CONSIGNE A
Présente en tableau Markdown les lignes des entrées enregistrées, de leur début jusqu'à la ligne contenant « 71: (171, 39) » incluse, avec une colonne « N° » pour le numéro de ligne et une colonne « Contenu » pour la ligne elle-même. Omets les lignes vides et n'inclus pas les images dans ta réponse.

TEXTE FOURNI

***

Vous semblez préférer créer des atmosphères oniriques, des tableaux intérieurs, plutôt que raconter des histoires. Est-ce un choix conscient ou vous laissez-vous guider par vos intuitions et émotions lorsque vous construisez un morceau ?
Il y a effectivement un choix de ne jamais proposer un texte trop frontal ou percutant. C'est en rapport avec ma conception de la scène, qui doit rester un grand divertissement. J'ai vraiment envie que mes spectateurs s'éclatent lorsqu'ils viennent me voir sur scène. Je préfère leur laisser la possibilité de prendre d'abord du plaisir en live, puis de redécouvrir ensuite sur mes cd, dans une deuxième lecture, des textes qui sont parfois lourds de sens. Je n'hésite pas à aller piocher partout, que ce soit dans le son ou dans les mots. C'est vrai aussi que j'aime être dans l'évasif, le rêve et le suggestif. Parfois, j'aborde aussi les chansons comme si j'y jouais un rôle de composition.
Les ambiances de ce nouvel EP semblent plus sombres et torturées que sur votre précédent EP, "Être lui". Comment l'expliquez-vous ?
On me l'a dit plusieurs fois mais je ne l'ai pas du tout ressenti comme ça. Les sujets sont parfois pesants ou ancrés dans l'actualité, c'est vrai. Le titre "L'oiseau rare", par exemple, raconte une rupture, "Décrocher la Lune" est une petite critique de ces américains qui veulent absolument décrocher l'espace et la Lune avec leur lasso, au risque que le ciel nous tombe sur la tête. Il me semble que des thèmes graves étaient déjà abordés dans le précédent EP dans des titres comme "Ombre" ou "Assis sur l'or". Peut-être que c'est dans la forme que je me suis laissé happer par un côté plus sombre, mais je l'assume complètement.
Ce changement se ressent aussi dans l'orchestration : la présence du clavier paraît plus imposante dans "Le ciel feu" que dans "Être lui" où dominait davantage, nous semble-t-il, la guitare. A quoi est-ce dû d'après vous ?
Je ne sais pas si on peut parler d'un réel virage, car ces deux EP vont finalement constituer un seul album. De nombreux artistes font de la scène avec des compositions, ils travaillent leur set pendant un ou deux ans et au terme de cette période, ils sortent un EP qui contient tout ce qu'ils ont déjà joué sur scène. J'ai décidé de faire différemment : je sors un EP très concept, très propre et léché mais qui n'a aucune vie scénique. Parfois, je peux m'amuser à faire du sur arrangement clavier ou à retirer la guitare, alors que sur scène je suis essentiellement guitariste. Je me mets un peu en danger pour trouver de nouvelles sonorités. Cela me permet ensuite de proposer en live des morceaux qui ont évolué et changé par rapport à leur première version studio. Par exemple, un titre comme "Décrocher la Lune" qui est très clavier, est joué en live à la guitare acoustique, ce qui me permet de faire différentes propositions au public qui me suit.

***

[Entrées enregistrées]
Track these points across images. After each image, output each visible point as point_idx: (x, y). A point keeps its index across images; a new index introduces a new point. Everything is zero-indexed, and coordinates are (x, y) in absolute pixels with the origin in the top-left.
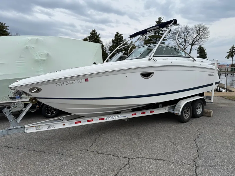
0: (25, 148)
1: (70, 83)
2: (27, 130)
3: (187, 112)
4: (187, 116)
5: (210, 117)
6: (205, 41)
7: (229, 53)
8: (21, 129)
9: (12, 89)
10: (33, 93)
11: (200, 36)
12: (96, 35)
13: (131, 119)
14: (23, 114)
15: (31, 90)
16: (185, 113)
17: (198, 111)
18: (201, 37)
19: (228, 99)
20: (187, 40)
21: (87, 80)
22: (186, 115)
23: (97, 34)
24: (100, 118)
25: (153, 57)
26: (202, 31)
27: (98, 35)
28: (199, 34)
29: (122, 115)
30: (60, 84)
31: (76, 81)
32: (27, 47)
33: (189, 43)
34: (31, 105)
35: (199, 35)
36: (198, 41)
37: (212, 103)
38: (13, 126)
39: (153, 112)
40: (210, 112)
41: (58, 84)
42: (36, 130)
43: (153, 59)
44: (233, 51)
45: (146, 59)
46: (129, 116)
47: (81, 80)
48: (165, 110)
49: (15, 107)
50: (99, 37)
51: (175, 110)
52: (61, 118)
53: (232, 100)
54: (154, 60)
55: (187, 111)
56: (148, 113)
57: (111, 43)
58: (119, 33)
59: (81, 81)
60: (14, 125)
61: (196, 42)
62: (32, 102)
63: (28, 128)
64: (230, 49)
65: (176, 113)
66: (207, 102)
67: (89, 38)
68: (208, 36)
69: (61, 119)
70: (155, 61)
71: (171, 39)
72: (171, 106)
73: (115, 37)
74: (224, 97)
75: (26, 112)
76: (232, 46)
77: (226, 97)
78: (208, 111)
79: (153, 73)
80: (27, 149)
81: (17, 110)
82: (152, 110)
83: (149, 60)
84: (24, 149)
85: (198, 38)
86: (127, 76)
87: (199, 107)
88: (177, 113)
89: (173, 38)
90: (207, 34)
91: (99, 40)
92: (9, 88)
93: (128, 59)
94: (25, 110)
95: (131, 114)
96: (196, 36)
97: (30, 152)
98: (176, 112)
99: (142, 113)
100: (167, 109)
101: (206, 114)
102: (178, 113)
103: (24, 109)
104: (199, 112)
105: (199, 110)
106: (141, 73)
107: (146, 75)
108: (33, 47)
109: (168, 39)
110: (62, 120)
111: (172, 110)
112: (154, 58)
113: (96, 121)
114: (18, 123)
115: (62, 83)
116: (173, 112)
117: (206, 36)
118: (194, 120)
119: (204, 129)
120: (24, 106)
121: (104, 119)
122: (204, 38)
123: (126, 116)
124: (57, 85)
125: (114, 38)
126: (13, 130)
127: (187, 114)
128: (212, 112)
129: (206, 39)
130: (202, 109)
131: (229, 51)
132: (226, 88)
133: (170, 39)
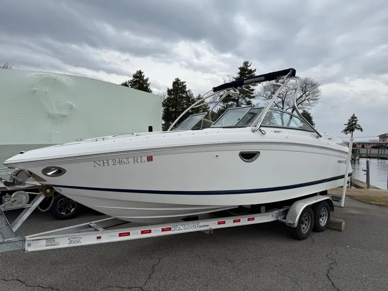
0: (19, 280)
1: (120, 162)
2: (28, 246)
3: (306, 222)
4: (305, 229)
5: (341, 231)
6: (314, 104)
7: (347, 126)
8: (18, 243)
9: (10, 166)
10: (49, 176)
11: (307, 96)
12: (143, 80)
13: (215, 230)
14: (26, 215)
15: (45, 171)
16: (302, 223)
17: (321, 220)
18: (307, 98)
19: (358, 200)
20: (286, 100)
21: (150, 159)
22: (304, 226)
23: (145, 78)
24: (164, 228)
25: (261, 126)
26: (309, 89)
27: (147, 80)
28: (305, 92)
29: (202, 223)
30: (101, 162)
31: (131, 160)
32: (35, 90)
33: (288, 105)
34: (41, 199)
35: (304, 95)
36: (302, 103)
37: (342, 207)
38: (4, 238)
39: (253, 219)
40: (341, 224)
41: (99, 163)
42: (47, 246)
43: (260, 130)
44: (354, 122)
45: (248, 129)
46: (213, 224)
47: (139, 158)
48: (271, 216)
49: (13, 202)
50: (148, 82)
51: (287, 217)
52: (91, 223)
53: (366, 203)
54: (261, 132)
55: (306, 220)
56: (244, 221)
57: (167, 94)
58: (180, 80)
59: (139, 160)
60: (5, 236)
61: (300, 105)
62: (45, 193)
63: (31, 242)
64: (349, 120)
65: (290, 224)
66: (335, 206)
67: (131, 83)
68: (318, 98)
69: (92, 225)
70: (263, 133)
71: (262, 98)
72: (281, 210)
73: (173, 85)
74: (351, 196)
75: (32, 211)
76: (352, 115)
77: (354, 196)
78: (337, 220)
79: (259, 152)
80: (24, 283)
81: (16, 206)
82: (251, 216)
83: (253, 131)
84: (19, 282)
85: (303, 99)
86: (217, 156)
87: (323, 213)
88: (292, 223)
89: (265, 95)
90: (316, 94)
91: (147, 87)
92: (4, 164)
93: (215, 126)
94: (30, 207)
95: (217, 222)
96: (300, 95)
97: (30, 288)
98: (289, 221)
99: (234, 221)
100: (274, 215)
101: (333, 227)
102: (294, 224)
103: (28, 206)
104: (323, 222)
105: (323, 219)
106: (239, 152)
107: (248, 156)
108: (47, 91)
109: (257, 96)
110: (95, 227)
111: (282, 217)
112: (261, 128)
113: (157, 232)
114: (14, 231)
115: (105, 161)
116: (285, 220)
117: (315, 96)
118: (316, 236)
119: (336, 253)
120: (28, 200)
121: (170, 229)
122: (312, 100)
123: (208, 226)
124: (96, 165)
125: (171, 87)
126: (3, 245)
127: (306, 225)
128: (344, 224)
129: (314, 101)
130: (327, 218)
131: (347, 122)
132: (351, 182)
133: (260, 98)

***

CONSIGNE B
Recopie le passage de l'entretien qui commence par les mots « Il y a effectivement » et se termine par « Comment l'expliquez-vous ? ».

RÉPONSE A
| N° | Contenu |
|---|---|
| 1 | Track these points across images. After each image, output each visible point as point_idx: (x, y). A point keeps its index across images; a new index introduces a new point. Everything is zero-indexed, and coordinates are (x, y) in absolute pixels with the origin in the top-left. |
| 2 | 0: (25, 148) |
| 3 | 1: (70, 83) |
| 4 | 2: (27, 130) |
| 5 | 3: (187, 112) |
| 6 | 4: (187, 116) |
| 7 | 5: (210, 117) |
| 8 | 6: (205, 41) |
| 9 | 7: (229, 53) |
| 10 | 8: (21, 129) |
| 11 | 9: (12, 89) |
| 12 | 10: (33, 93) |
| 13 | 11: (200, 36) |
| 14 | 12: (96, 35) |
| 15 | 13: (131, 119) |
| 16 | 14: (23, 114) |
| 17 | 15: (31, 90) |
| 18 | 16: (185, 113) |
| 19 | 17: (198, 111) |
| 20 | 18: (201, 37) |
| 21 | 19: (228, 99) |
| 22 | 20: (187, 40) |
| 23 | 21: (87, 80) |
| 24 | 22: (186, 115) |
| 25 | 23: (97, 34) |
| 26 | 24: (100, 118) |
| 27 | 25: (153, 57) |
| 28 | 26: (202, 31) |
| 29 | 27: (98, 35) |
| 30 | 28: (199, 34) |
| 31 | 29: (122, 115) |
| 32 | 30: (60, 84) |
| 33 | 31: (76, 81) |
| 34 | 32: (27, 47) |
| 35 | 33: (189, 43) |
| 36 | 34: (31, 105) |
| 37 | 35: (199, 35) |
| 38 | 36: (198, 41) |
| 39 | 37: (212, 103) |
| 40 | 38: (13, 126) |
| 41 | 39: (153, 112) |
| 42 | 40: (210, 112) |
| 43 | 41: (58, 84) |
| 44 | 42: (36, 130) |
| 45 | 43: (153, 59) |
| 46 | 44: (233, 51) |
| 47 | 45: (146, 59) |
| 48 | 46: (129, 116) |
| 49 | 47: (81, 80) |
| 50 | 48: (165, 110) |
| 51 | 49: (15, 107) |
| 52 | 50: (99, 37) |
| 53 | 51: (175, 110) |
| 54 | 52: (61, 118) |
| 55 | 53: (232, 100) |
| 56 | 54: (154, 60) |
| 57 | 55: (187, 111) |
| 58 | 56: (148, 113) |
| 59 | 57: (111, 43) |
| 60 | 58: (119, 33) |
| 61 | 59: (81, 81) |
| 62 | 60: (14, 125) |
| 63 | 61: (196, 42) |
| 64 | 62: (32, 102) |
| 65 | 63: (28, 128) |
| 66 | 64: (230, 49) |
| 67 | 65: (176, 113) |
| 68 | 66: (207, 102) |
| 69 | 67: (89, 38) |
| 70 | 68: (208, 36) |
| 71 | 69: (61, 119) |
| 72 | 70: (155, 61) |
| 73 | 71: (171, 39) |

RÉPONSE B
Il y a effectivement un choix de ne jamais proposer un texte trop frontal ou percutant. C'est en rapport avec ma conception de la scène, qui doit rester un grand divertissement. J'ai vraiment envie que mes spectateurs s'éclatent lorsqu'ils viennent me voir sur scène. Je préfère leur laisser la possibilité de prendre d'abord du plaisir en live, puis de redécouvrir ensuite sur mes cd, dans une deuxième lecture, des textes qui sont parfois lourds de sens. Je n'hésite pas à aller piocher partout, que ce soit dans le son ou dans les mots. C'est vrai aussi que j'aime être dans l'évasif, le rêve et le suggestif. Parfois, j'aborde aussi les chansons comme si j'y jouais un rôle de composition.
Les ambiances de ce nouvel EP semblent plus sombres et torturées que sur votre précédent EP, "Être lui". Comment l'expliquez-vous ?